Copy out all the text in the entries below line for line, without changing anything. Leave the pictures out of your answer.

*** MATERIAL SHOWN Section Begins ***

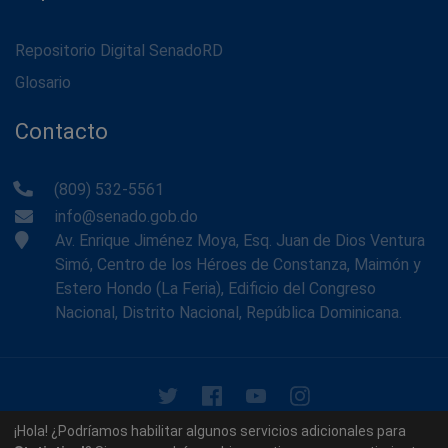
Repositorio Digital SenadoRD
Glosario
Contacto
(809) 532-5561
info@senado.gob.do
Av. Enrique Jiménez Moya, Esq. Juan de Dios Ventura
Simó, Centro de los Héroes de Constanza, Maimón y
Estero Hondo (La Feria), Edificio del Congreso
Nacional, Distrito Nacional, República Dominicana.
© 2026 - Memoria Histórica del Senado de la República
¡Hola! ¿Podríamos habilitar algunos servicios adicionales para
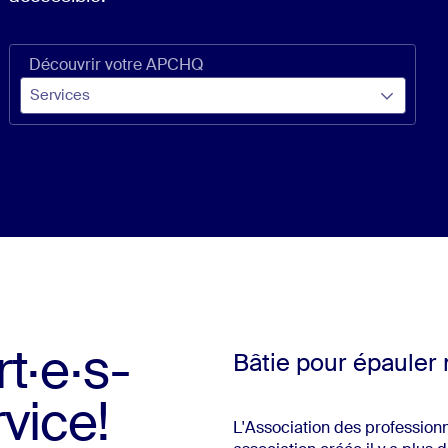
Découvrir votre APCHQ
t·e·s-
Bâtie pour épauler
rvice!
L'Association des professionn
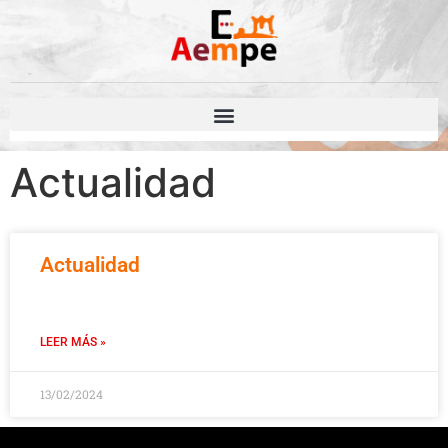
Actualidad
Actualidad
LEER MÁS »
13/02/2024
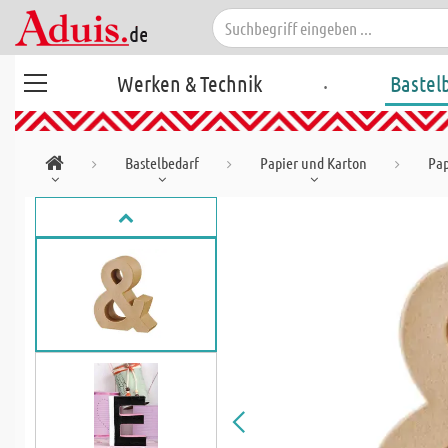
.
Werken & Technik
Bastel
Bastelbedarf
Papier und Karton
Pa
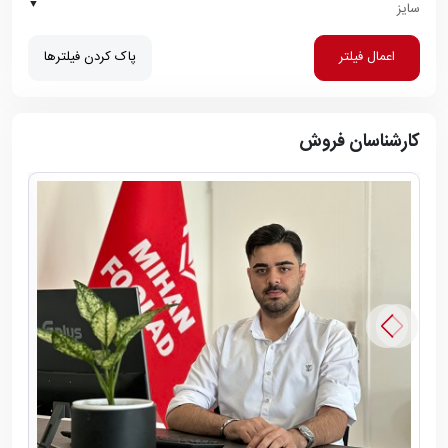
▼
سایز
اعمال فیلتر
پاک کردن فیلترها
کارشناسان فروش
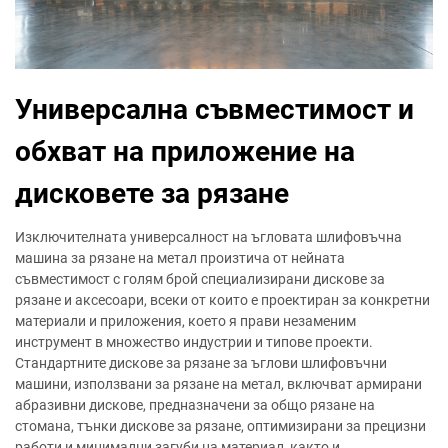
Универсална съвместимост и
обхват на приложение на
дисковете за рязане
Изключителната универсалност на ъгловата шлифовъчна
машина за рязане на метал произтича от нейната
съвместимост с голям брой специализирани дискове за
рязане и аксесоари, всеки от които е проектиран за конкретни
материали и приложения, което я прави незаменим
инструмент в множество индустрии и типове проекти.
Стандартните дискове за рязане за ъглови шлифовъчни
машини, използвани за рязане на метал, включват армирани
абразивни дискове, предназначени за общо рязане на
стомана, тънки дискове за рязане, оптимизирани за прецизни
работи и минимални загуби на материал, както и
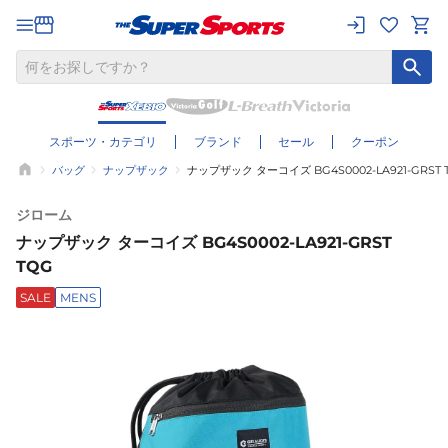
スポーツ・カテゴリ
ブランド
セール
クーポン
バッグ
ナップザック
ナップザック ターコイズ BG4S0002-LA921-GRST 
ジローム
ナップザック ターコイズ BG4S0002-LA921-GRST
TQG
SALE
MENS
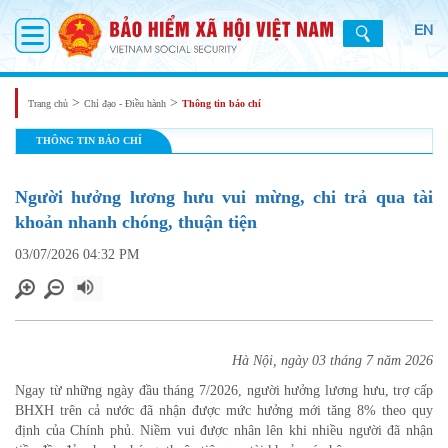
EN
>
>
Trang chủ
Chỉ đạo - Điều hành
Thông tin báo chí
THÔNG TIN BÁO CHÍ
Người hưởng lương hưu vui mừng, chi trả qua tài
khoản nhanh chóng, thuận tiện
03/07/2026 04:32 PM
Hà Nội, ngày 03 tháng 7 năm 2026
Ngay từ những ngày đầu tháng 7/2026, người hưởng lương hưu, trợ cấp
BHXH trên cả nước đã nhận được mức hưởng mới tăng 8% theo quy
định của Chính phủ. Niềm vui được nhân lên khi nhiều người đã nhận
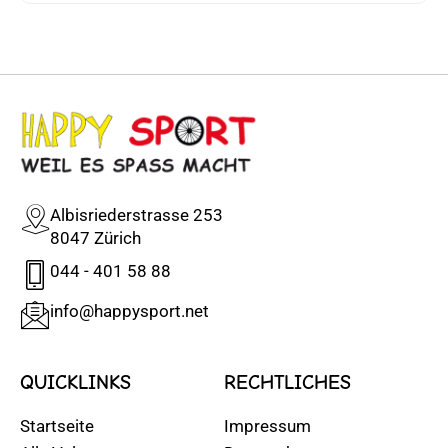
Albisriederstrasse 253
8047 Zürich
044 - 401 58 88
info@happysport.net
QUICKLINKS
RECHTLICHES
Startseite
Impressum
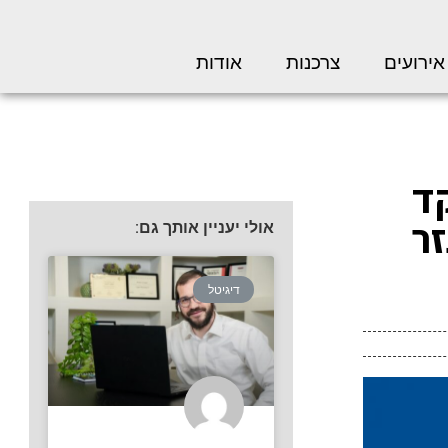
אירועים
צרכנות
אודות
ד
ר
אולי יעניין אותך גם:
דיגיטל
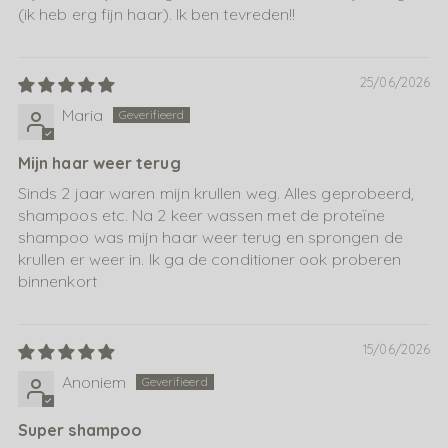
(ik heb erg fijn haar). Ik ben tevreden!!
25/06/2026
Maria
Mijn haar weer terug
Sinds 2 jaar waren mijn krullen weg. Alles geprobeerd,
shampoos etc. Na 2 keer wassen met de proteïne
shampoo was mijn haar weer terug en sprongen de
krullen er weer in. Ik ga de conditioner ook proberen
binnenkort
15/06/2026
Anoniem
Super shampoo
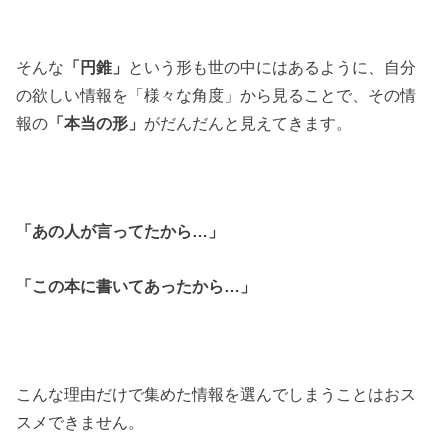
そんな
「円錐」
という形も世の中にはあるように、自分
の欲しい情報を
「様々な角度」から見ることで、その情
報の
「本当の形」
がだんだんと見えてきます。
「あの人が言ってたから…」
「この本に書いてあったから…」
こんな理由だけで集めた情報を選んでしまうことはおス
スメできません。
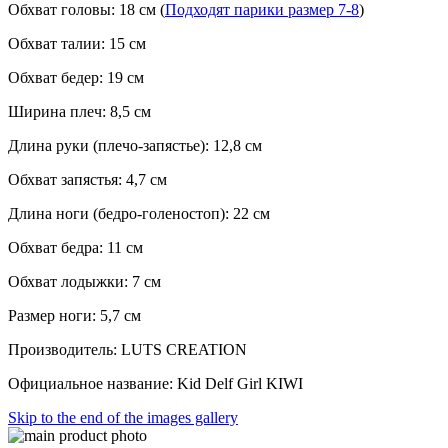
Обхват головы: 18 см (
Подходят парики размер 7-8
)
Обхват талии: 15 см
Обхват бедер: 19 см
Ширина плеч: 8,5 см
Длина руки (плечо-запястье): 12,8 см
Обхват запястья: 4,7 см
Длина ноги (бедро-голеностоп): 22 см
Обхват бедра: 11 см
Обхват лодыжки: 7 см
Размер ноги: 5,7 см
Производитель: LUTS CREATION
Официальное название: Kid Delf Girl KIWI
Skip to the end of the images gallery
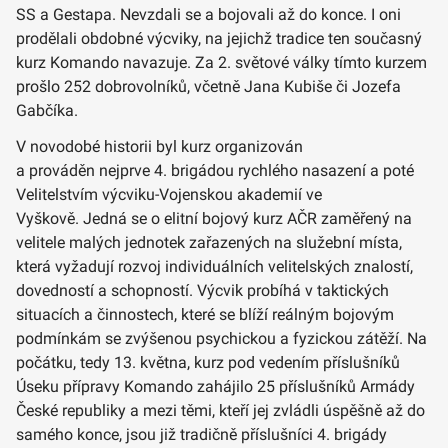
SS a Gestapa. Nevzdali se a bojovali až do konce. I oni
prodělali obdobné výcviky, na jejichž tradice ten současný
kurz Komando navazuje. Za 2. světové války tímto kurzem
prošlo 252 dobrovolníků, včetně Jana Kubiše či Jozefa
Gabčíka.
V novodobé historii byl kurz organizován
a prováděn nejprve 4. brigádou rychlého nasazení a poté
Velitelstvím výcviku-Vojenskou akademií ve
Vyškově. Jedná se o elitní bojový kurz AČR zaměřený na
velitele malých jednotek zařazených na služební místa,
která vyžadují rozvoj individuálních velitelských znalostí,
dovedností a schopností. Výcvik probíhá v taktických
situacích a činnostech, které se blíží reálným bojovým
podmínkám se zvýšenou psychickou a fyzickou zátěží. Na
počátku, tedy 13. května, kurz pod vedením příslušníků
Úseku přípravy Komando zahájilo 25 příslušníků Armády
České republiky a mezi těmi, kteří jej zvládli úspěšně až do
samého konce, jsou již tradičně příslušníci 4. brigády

*** MATERIAL SHOWN Section Ends ***

### COMPLETED TASK
Repositorio Digital SenadoRD
Glosario
Contacto
(809) 532-5561
info@senado.gob.do
Av. Enrique Jiménez Moya, Esq. Juan de Dios Ventura
Simó, Centro de los Héroes de Constanza, Maimón y
Estero Hondo (La Feria), Edificio del Congreso
Nacional, Distrito Nacional, República Dominicana.
© 2026 - Memoria Histórica del Senado de la República
¡Hola! ¿Podríamos habilitar algunos servicios adicionales para
Découvrir votre APCHQ
t·e·s-
Bâtie pour épauler
rvice!
L'Association des professionn
Actualidad
Actualidad
LEER MÁS »
13/02/2024
.
Werken & Technik
Bastel
Bastelbedarf
Papier und Karton
Pa
▼
سایز
اعمال فیلتر
پاک کردن فیلترها
کارشناسان فروش
Универсална съвместимост и
обхват на приложение на
дисковете за рязане
Изключителната универсалност на ъгловата шлифовъчна
машина за рязане на метал произтича от нейната
съвместимост с голям брой специализирани дискове за
рязане и аксесоари, всеки от които е проектиран за конкретни
материали и приложения, което я прави незаменим
инструмент в множество индустрии и типове проекти.
Стандартните дискове за рязане за ъглови шлифовъчни
машини, използвани за рязане на метал, включват армирани
абразивни дискове, предназначени за общо рязане на
стомана, тънки дискове за рязане, оптимизирани за прецизни
работи и минимални загуби на материал, както и
スポーツ・カテゴリ
ブランド
セール
クーポン
バッグ
ナップザック
ナップザック ターコイズ BG4S0002-LA921-GRST 
ジローム
ナップザック ターコイズ BG4S0002-LA921-GRST
TQG
SALE
MENS
EN
>
>
Trang chủ
Chỉ đạo - Điều hành
Thông tin báo chí
THÔNG TIN BÁO CHÍ
Người hưởng lương hưu vui mừng, chi trả qua tài
khoản nhanh chóng, thuận tiện
03/07/2026 04:32 PM
Hà Nội, ngày 03 tháng 7 năm 2026
Ngay từ những ngày đầu tháng 7/2026, người hưởng lương hưu, trợ cấp
BHXH trên cả nước đã nhận được mức hưởng mới tăng 8% theo quy
định của Chính phủ. Niềm vui được nhân lên khi nhiều người đã nhận
Albisriederstrasse 253
8047 Zürich
044 - 401 58 88
info@happysport.net
QUICKLINKS
RECHTLICHES
Startseite
Impressum
אירועים
צרכנות
אודות
ד
ר
אולי יעניין אותך גם:
דיגיטל
(ik heb erg fijn haar). Ik ben tevreden!!
25/06/2026
Maria
Mijn haar weer terug
Sinds 2 jaar waren mijn krullen weg. Alles geprobeerd,
shampoos etc. Na 2 keer wassen met de proteïne
shampoo was mijn haar weer terug en sprongen de
krullen er weer in. Ik ga de conditioner ook proberen
binnenkort
15/06/2026
Anoniem
Super shampoo
そんな
「円錐」
という形も世の中にはあるように、自分
の欲しい情報を
「様々な角度」から見ることで、その情
報の
「本当の形」
がだんだんと見えてきます。
「あの人が言ってたから…」
「この本に書いてあったから…」
こんな理由だけで集めた情報を選んでしまうことはおス
スメできません。
Обхват головы: 18 см (
Подходят парики размер 7-8
)
Обхват талии: 15 см
Обхват бедер: 19 см
Ширина плеч: 8,5 см
Длина руки (плечо-запястье): 12,8 см
Обхват запястья: 4,7 см
Длина ноги (бедро-голеностоп): 22 см
Обхват бедра: 11 см
Обхват лодыжки: 7 см
Размер ноги: 5,7 см
Производитель: LUTS CREATION
Официальное название: Kid Delf Girl KIWI
Skip to the end of the images gallery
SS a Gestapa. Nevzdali se a bojovali až do konce. I oni
prodělali obdobné výcviky, na jejichž tradice ten současný
kurz Komando navazuje. Za 2. světové války tímto kurzem
prošlo 252 dobrovolníků, včetně Jana Kubiše či Jozefa
Gabčíka.
V novodobé historii byl kurz organizován
a prováděn nejprve 4. brigádou rychlého nasazení a poté
Velitelstvím výcviku-Vojenskou akademií ve
Vyškově. Jedná se o elitní bojový kurz AČR zaměřený na
velitele malých jednotek zařazených na služební místa,
která vyžadují rozvoj individuálních velitelských znalostí,
dovedností a schopností. Výcvik probíhá v taktických
situacích a činnostech, které se blíží reálným bojovým
podmínkám se zvýšenou psychickou a fyzickou zátěží. Na
počátku, tedy 13. května, kurz pod vedením příslušníků
Úseku přípravy Komando zahájilo 25 příslušníků Armády
České republiky a mezi těmi, kteří jej zvládli úspěšně až do
samého konce, jsou již tradičně příslušníci 4. brigády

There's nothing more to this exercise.